---- Extracted material

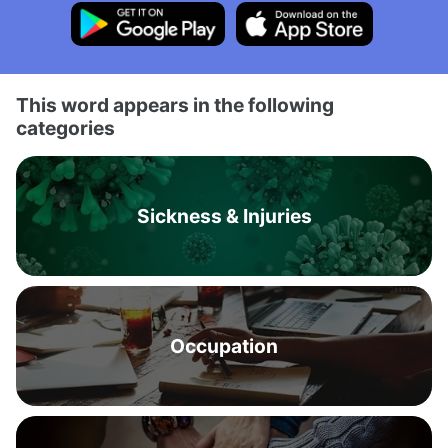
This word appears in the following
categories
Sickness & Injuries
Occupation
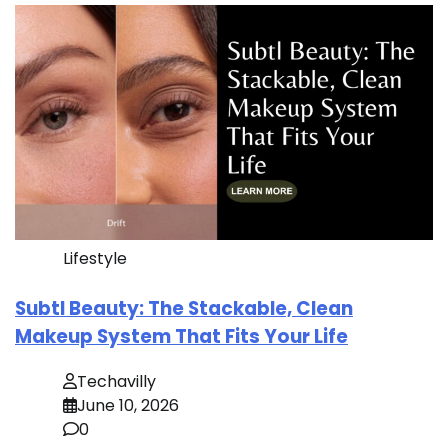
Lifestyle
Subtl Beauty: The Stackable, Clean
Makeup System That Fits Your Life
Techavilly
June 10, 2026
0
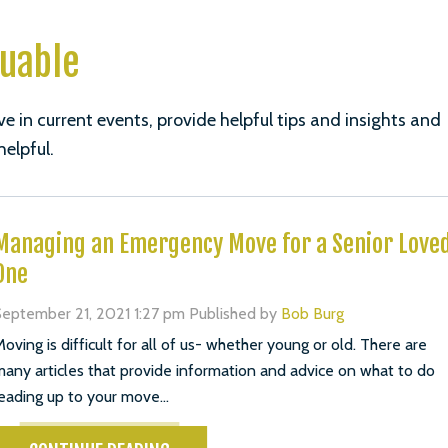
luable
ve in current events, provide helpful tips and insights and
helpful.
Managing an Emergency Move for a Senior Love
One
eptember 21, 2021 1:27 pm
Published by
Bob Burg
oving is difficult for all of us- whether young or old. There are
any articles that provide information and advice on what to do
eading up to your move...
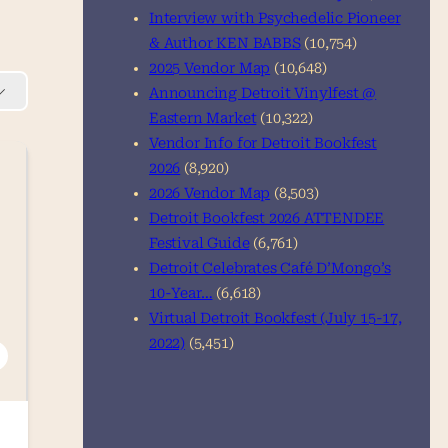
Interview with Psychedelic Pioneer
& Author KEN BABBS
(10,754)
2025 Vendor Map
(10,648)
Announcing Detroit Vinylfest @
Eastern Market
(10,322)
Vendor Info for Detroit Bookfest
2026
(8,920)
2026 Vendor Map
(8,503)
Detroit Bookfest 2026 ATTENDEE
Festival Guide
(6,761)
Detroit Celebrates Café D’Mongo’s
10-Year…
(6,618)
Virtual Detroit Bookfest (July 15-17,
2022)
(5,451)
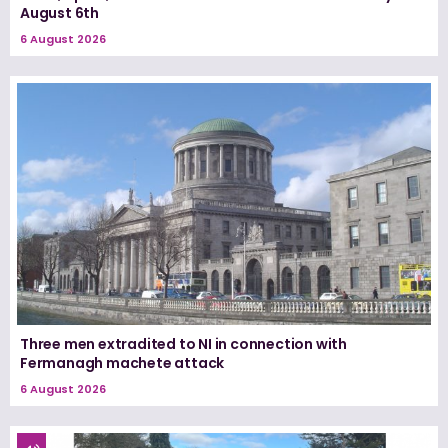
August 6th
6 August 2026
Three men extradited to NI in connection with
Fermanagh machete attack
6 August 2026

--------
---- Extracted material

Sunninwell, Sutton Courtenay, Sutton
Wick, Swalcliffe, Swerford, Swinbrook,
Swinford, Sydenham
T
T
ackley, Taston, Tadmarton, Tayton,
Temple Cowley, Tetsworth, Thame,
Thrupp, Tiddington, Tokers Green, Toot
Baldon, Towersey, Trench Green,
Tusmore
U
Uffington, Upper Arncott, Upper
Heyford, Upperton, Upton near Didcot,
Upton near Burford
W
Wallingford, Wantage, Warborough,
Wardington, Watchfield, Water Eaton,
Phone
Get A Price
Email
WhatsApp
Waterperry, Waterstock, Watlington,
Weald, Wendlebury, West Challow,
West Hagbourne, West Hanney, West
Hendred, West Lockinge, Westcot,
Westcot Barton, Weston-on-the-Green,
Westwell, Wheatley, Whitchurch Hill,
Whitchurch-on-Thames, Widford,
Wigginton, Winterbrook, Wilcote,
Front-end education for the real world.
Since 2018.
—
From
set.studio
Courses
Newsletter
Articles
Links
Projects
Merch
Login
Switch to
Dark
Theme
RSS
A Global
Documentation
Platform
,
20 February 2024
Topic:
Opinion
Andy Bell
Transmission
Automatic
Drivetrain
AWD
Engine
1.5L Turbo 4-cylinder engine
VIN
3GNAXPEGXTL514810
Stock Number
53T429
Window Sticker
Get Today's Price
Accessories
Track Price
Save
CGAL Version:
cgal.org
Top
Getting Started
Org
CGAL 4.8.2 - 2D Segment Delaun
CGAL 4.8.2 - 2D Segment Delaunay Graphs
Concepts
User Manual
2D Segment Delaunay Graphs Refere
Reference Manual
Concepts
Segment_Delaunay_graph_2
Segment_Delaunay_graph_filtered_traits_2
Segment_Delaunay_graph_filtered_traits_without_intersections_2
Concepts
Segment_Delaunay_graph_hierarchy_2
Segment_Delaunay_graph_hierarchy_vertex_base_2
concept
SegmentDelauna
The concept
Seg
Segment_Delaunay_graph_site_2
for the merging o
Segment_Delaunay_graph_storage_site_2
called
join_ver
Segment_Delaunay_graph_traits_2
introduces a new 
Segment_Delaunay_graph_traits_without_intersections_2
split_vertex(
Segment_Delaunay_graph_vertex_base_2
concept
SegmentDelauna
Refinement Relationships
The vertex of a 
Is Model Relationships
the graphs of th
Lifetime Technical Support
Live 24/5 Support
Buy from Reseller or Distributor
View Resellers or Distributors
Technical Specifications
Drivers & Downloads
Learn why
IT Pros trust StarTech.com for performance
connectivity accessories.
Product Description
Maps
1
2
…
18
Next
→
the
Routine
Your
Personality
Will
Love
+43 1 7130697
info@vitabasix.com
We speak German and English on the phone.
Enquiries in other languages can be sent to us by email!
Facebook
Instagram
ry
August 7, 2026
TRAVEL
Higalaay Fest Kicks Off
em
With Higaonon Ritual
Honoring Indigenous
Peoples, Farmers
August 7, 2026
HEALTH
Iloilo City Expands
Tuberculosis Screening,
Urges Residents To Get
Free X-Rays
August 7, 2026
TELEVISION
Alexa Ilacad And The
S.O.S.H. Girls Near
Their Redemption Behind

--------
---- Extracted material

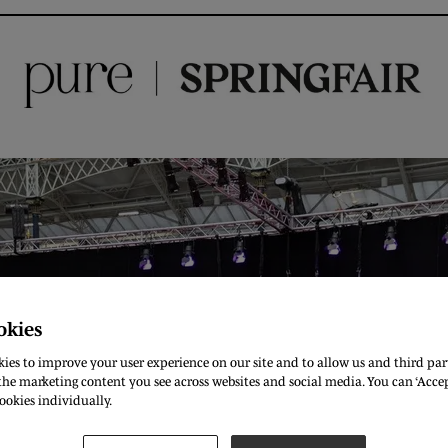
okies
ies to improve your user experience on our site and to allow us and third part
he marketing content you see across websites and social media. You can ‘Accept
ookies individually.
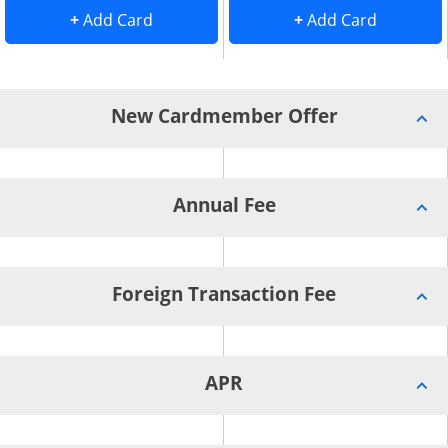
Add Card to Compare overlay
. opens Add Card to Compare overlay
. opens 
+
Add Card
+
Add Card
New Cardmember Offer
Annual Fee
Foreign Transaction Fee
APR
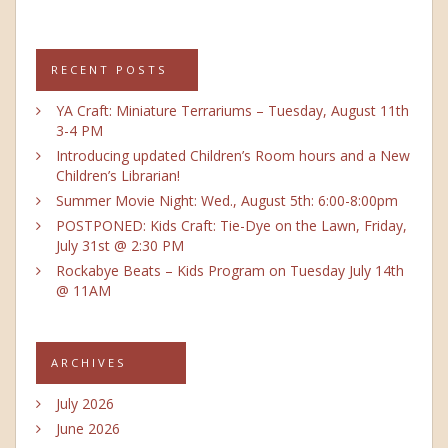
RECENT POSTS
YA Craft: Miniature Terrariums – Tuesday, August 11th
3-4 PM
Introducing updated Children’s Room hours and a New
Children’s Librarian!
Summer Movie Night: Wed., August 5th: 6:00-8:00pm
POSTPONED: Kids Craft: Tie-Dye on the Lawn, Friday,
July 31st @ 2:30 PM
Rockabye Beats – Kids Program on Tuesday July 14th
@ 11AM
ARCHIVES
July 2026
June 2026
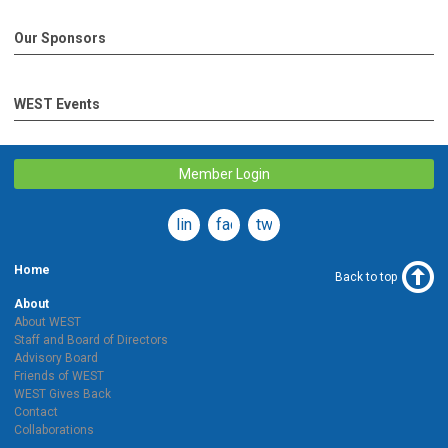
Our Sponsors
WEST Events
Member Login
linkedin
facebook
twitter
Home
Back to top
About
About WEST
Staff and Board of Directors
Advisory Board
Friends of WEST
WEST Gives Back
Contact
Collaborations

--------

The answer must be all the lines above that hold the word "July".

Solution for this exercise:
Virtual Detroit Bookfest (July 15-17,
July 31st @ 2:30 PM
Rockabye Beats – Kids Program on Tuesday July 14th
July 2026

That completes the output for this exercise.